Britain’s nuclear decommissioning sector is one of the most developed in the world, with complex clean-up programmes underway at 17 sites, including Sellafield, the country’s largest.
Competition is driving innovation and efficiency in the development of products and services – and creating a platform for companies like Cavendish Nuclear to reach out internationally to emerging decommissioning markets.
Britain’s largest nuclear services company believes it can help countries like Japan find solutions to their own clean-up needs.
Mark Rouse, President of Cavendish Nuclear Japan explained;
“Clean-up and decommissioning is an increasingly important aspect of the nuclear industry in Japan following the events at Fukushima”.explained Mark Rouse, President of Cavendish Nuclear Japan.
“Many of their challenges are very similar to those faced by the UK. The decommissioning supply chain here is now among the most mature in the world, working on some of the most complex projects.
Cavendish Nuclear has shown it can deliver nuclear clean-up safer, faster and at lower cost. Now we want to help countries like Japan do the same.”
Cavendish Nuclear opened its Tokyo office in 2018 to build on existing and historical relationships with customers in Japan.
The country’s first commercial nuclear power station at Tokai was built to the British Magnox design. Cavendish Nuclear was the designer and original equipment manufacturer (OEM) of the Tokai plant and today is the lead partner that is decommissioning 10 of Britain’s Magnox reactor sites.

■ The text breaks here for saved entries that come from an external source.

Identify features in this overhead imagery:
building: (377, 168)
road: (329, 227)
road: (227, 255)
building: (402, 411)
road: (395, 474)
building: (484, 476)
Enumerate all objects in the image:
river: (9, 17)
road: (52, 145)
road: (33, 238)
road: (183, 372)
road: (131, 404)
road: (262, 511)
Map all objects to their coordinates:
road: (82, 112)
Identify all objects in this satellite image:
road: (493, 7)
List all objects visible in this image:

At Dounreay, where fast reactors cooled by liquid metal and fuel reprocessing plants are in advanced stages of their decommissioning, Cavendish Nuclear leads the site consortium. Dounreay hosts regular delegations from Japan looking to learn about the decommissioning of their own fast reactor at Monju.
Nuclear is a major supplier to Sellafield and has delivered numerous high
hazard projects integrating state of the art radiological products with
commercial off the shelf technology and remotely operated tooling to create
effective bespoke solutions.
Mike Goswell lived in Japan for 14 years, working in the education and aviation sectors and becoming fluent in Japanese. After a spell back in the UK with Babcock International Group, he returned to Japan to lead Cavendish Nuclear’s presence there.

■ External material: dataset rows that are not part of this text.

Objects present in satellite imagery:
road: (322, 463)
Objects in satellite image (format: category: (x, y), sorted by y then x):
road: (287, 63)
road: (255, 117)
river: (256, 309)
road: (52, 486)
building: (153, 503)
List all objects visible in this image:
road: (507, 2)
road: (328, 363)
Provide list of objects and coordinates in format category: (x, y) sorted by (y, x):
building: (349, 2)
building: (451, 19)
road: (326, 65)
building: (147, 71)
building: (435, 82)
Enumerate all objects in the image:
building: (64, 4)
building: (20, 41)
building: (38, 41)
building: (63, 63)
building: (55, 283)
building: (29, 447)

“Our track record is in the delivery of projects which have a strong similarity with those Japan is about to embark on,” he explained.
“Our capability in all aspects of nuclear facility design, maintenance, support and decommissioning, undertaken in the UK and elsewhere, differentiates us. This experience and knowledge is directly relevant to the current challenges facing our Japanese customers.
“I am proud to be representing a UK company establishing a business here that is aligned to local business practices. It demonstrates to our Japanese customers that we can be trusted to work with and that we are committed to supporting them.”
Cavendish Nuclear, working with OC Robotics and the wider Babcock International Group, is developing the next generation of world-leading robotic technology to deliver safer, faster and more cost-effective decommissioning of one of the world’s most hazardous facilities
The company is merging its award-winning radiological mapping technology with state-of-the-art virtual reality and robotics to create a new, remotely-operated platform capable of taking apart the soon-to-be-redundant reprocessing plants at Sellafield
Sellafield Ltd is looking for new technology to help it decommission the site’s nuclear fuel reprocessing complex.
Cavendish Nuclear partnered with OC Robotics and Babcock International Group to develop a remotely-operated platform that integrates the company’s own radiological mapping technology with laser-snake robotics and virtual reality capabilities from other industry.
The result is the Sellafield In-Cell Decommissioning System (SIDS), backed by £1.5m of R & D funding from the UK Government.
“We are combining technologies developed across different sectors of industry to deliver a breakthrough in the reduction of risks to workers, increased productivity, more efficient management of waste, reduced timescales and lower overall costs,” explained Cavendish Nuclear’s head of innovation and technology Tony Burnett.
The combination of radiation mapping and virtual reality simulation allows operators to programme the sequence of robotic cutting in a way that synchronises with the site’s waste routes.